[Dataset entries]
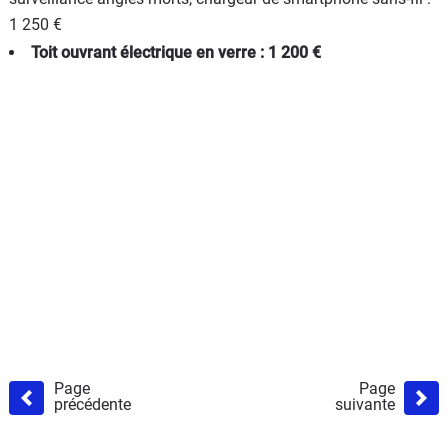
1 250 €
Toit ouvrant électrique en verre : 1 200 €
Page
Page
précédente
suivante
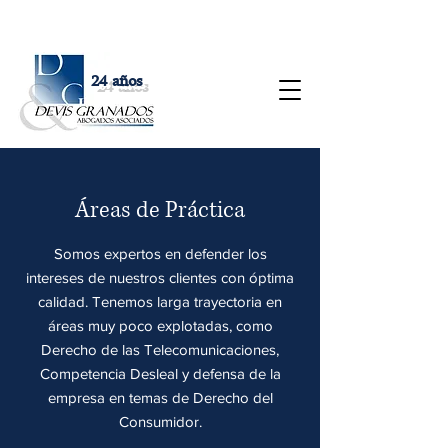
24 años
​Áreas de Práctica
Somos expertos en defender los
intereses de nuestros clientes con óptima
calidad. Tenemos larga trayectoria en
áreas muy poco explotadas, como
Derecho de las Telecomunicaciones,
Competencia Desleal y defensa de la
empresa en temas de Derecho del
Consumidor.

= To do =
Pictures stay out of this copy; write out the entries above exactly.

= Answer for this exercise =
1 250 €
Toit ouvrant électrique en verre : 1 200 €
Page
Page
précédente
suivante
24 años
​Áreas de Práctica
Somos expertos en defender los
intereses de nuestros clientes con óptima
calidad. Tenemos larga trayectoria en
áreas muy poco explotadas, como
Derecho de las Telecomunicaciones,
Competencia Desleal y defensa de la
empresa en temas de Derecho del
Consumidor.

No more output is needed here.